§ Assigned task: Word for word, copy the listing below and leave out its images.

--- START ---

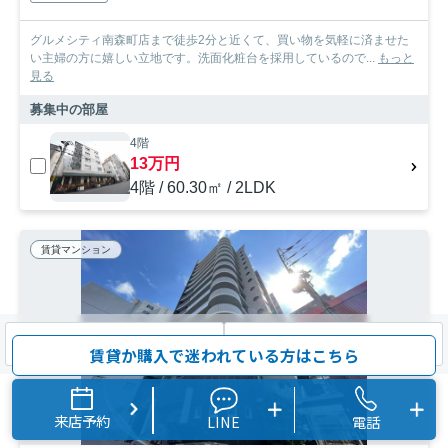
グルメシティ南森町店まで徒歩2分と近くて、買い物を気軽に済ませた
い主婦の方に嬉しい立地です。洗面化粧台を採用しているので...
もっと
見る
募集中の部屋
4階
13万円
4階 / 60.30㎡ / 2LDK
賃貸マンション
検索条件を変更
まとめてお問い合わせ
賃貸か購入で迷われている方はこちら
来店予約
LINE
電話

--- END ---

§ Task result:
グルメシティ南森町店まで徒歩2分と近くて、買い物を気軽に済ませた
い主婦の方に嬉しい立地です。洗面化粧台を採用しているので...
もっと
見る
募集中の部屋
4階
13万円
4階 / 60.30㎡ / 2LDK
賃貸マンション
検索条件を変更
まとめてお問い合わせ
賃貸か購入で迷われている方はこちら
来店予約
LINE
電話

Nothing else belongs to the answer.